Robust Stabilization of Fractional-order Interval Systems via Dynamic Output Feedback: An LMI Approach

TL;DR

This paper develops an LMI-based method for designing robust dynamic output feedback controllers that stabilize fractional-order interval systems, ensuring robustness against uncertainties with minimal controller order.

Contribution

It introduces a new LMI approach for robust stabilization of fractional-order interval systems using low-order dynamic output feedback controllers.

Findings

Successfully stabilizes fractional-order interval systems.

Provides LMI conditions for controller design.

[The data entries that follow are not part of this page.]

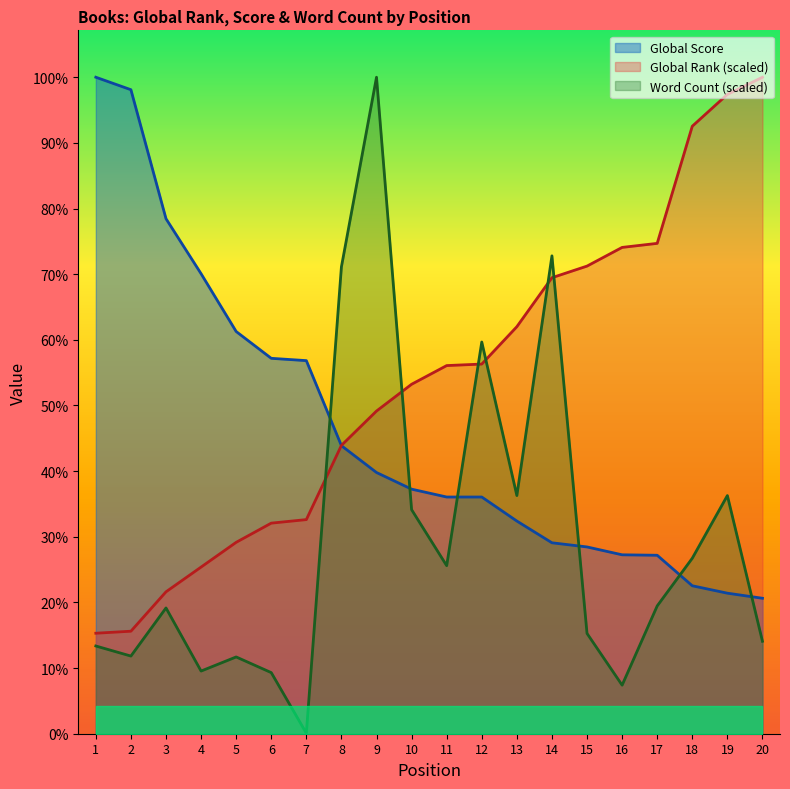

What are all the series names shown in the legend?

Global Rank, Global Score, Word Count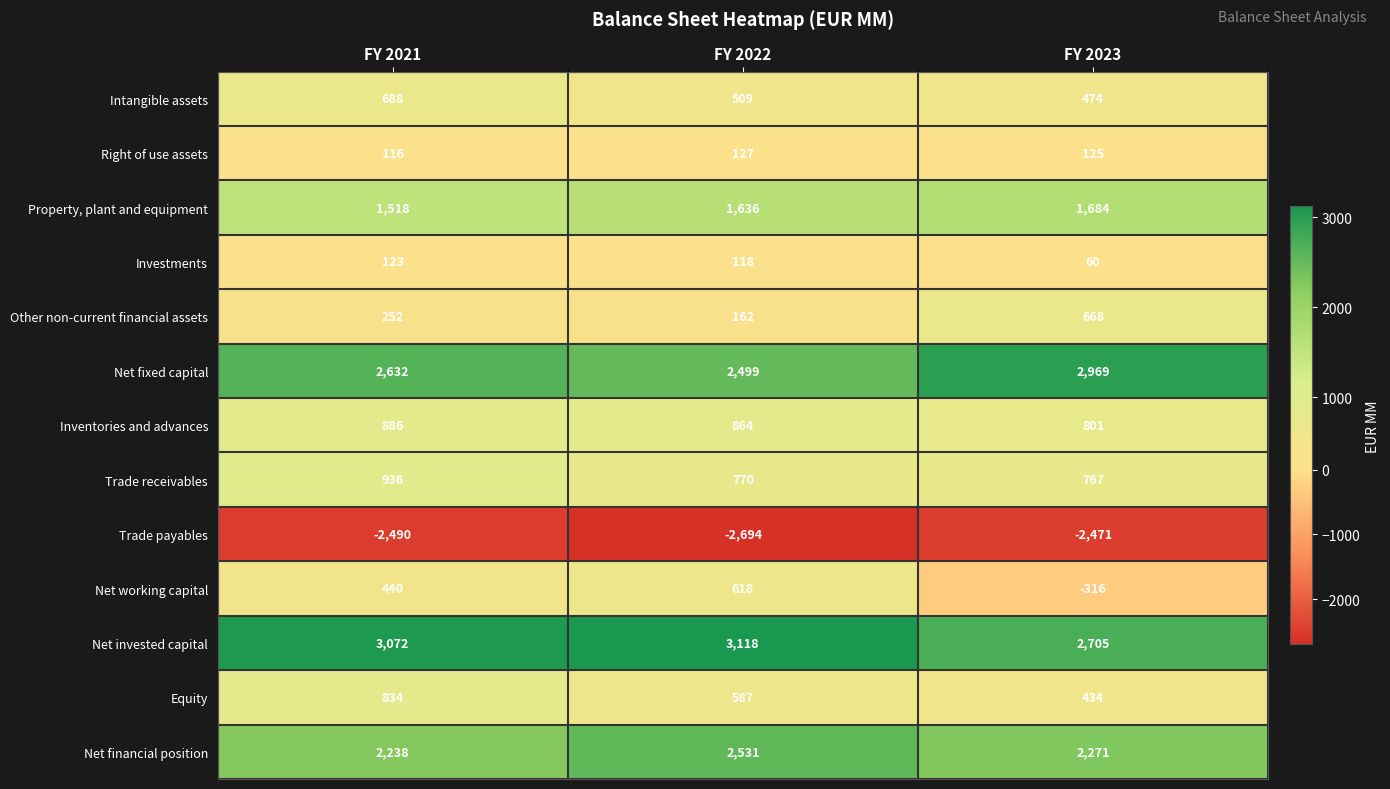

Which series has the largest range (max minus min)?

Net working capital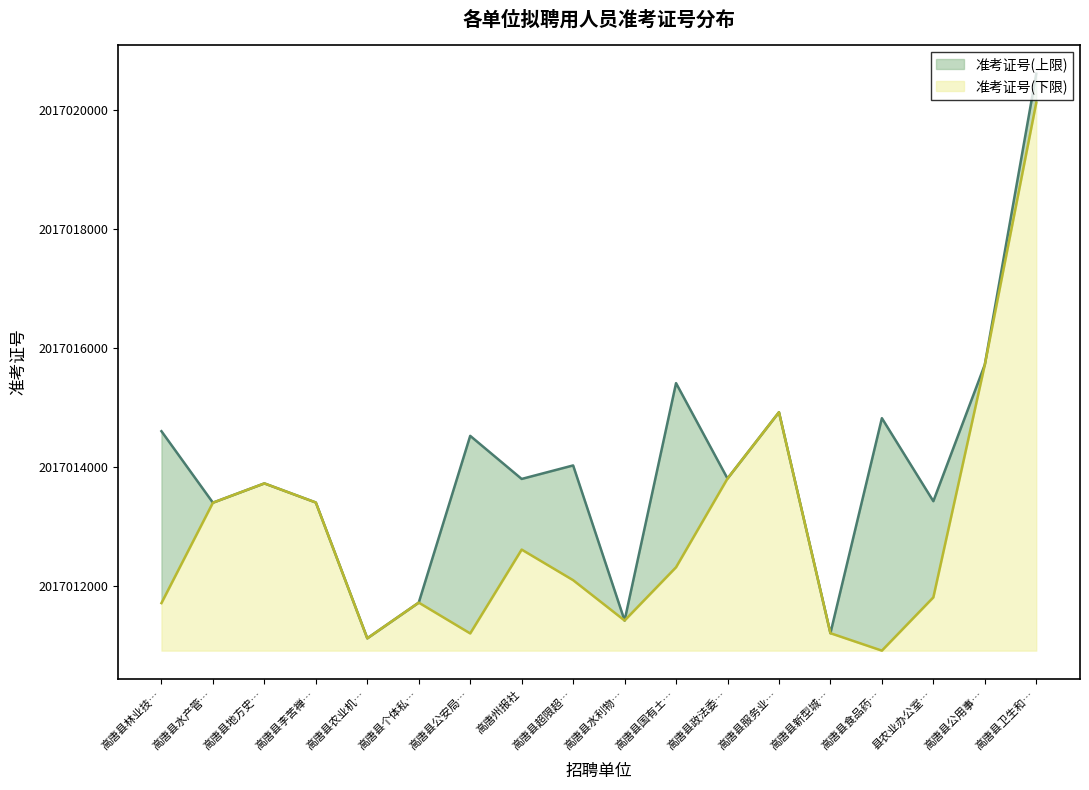

What is the highest value of the 准考证号(下限) series?

9208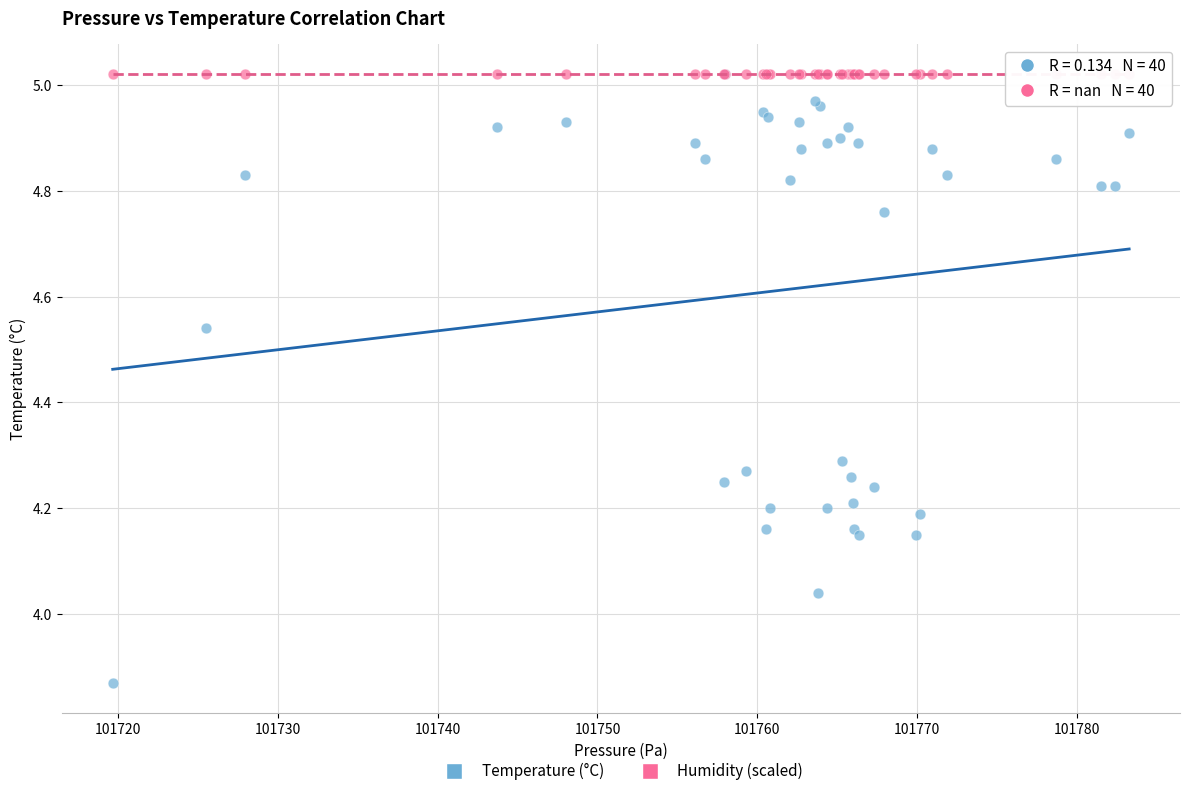

Which series reaches the minimum Y coordinate?

Temperature (°C)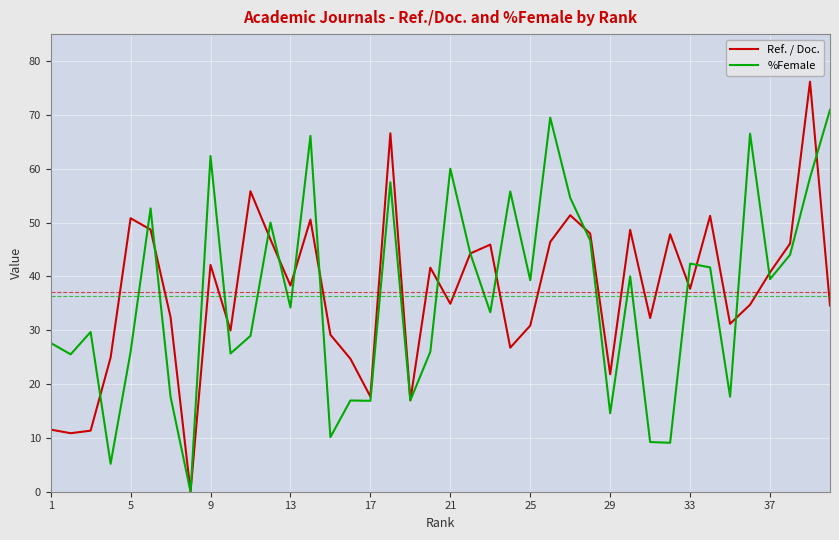

Which series has the widest spread of values?

Ref. / Doc.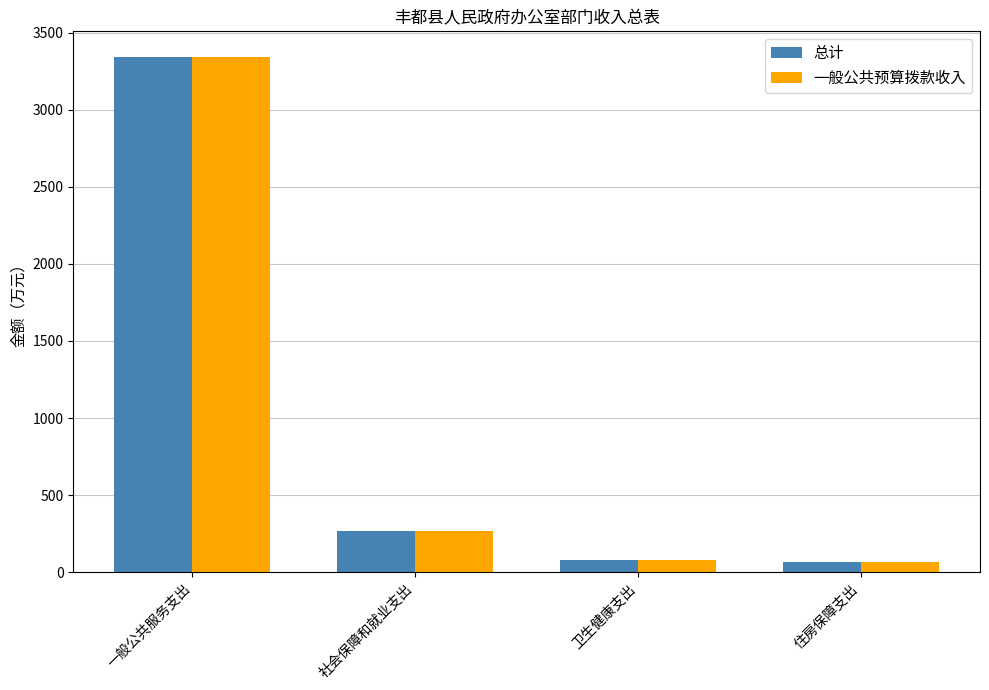

True or false: 总计 has a value of 88.5 at 社会保障和就业支出.

False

Demonstrates effectiveness through numerical examples.

Abstract

This paper addresses the problem of robust dynamic output stabilization of FO-LTI interval systems with the fractional order 0<{\alpha}<2, in terms of linear matrix inequalities (LMIs). Our purpose is to design a robust dynamic output feedback controller that asymptotically stabilizes interval fractional-order linear time-invariant (FO-LTI) systems. Sufficient conditions are obtained for designing a stabilizing controller with a predetermined order, which can be chosen to be as low as possible. The LMI-based procedures of designing robust stabilizing controllers are preserved in spite of the complexity of assuming the most complete model of linear controller, with direct feedthrough parameter. Finally, some numerical examples with simulations are presented to demonstrate the effectiveness and correctness of the theoretical results. Keywords: Fractional-order system, interval uncertainty, linear matrix inequality (LMI), robust stabilization, dynamic output feedback.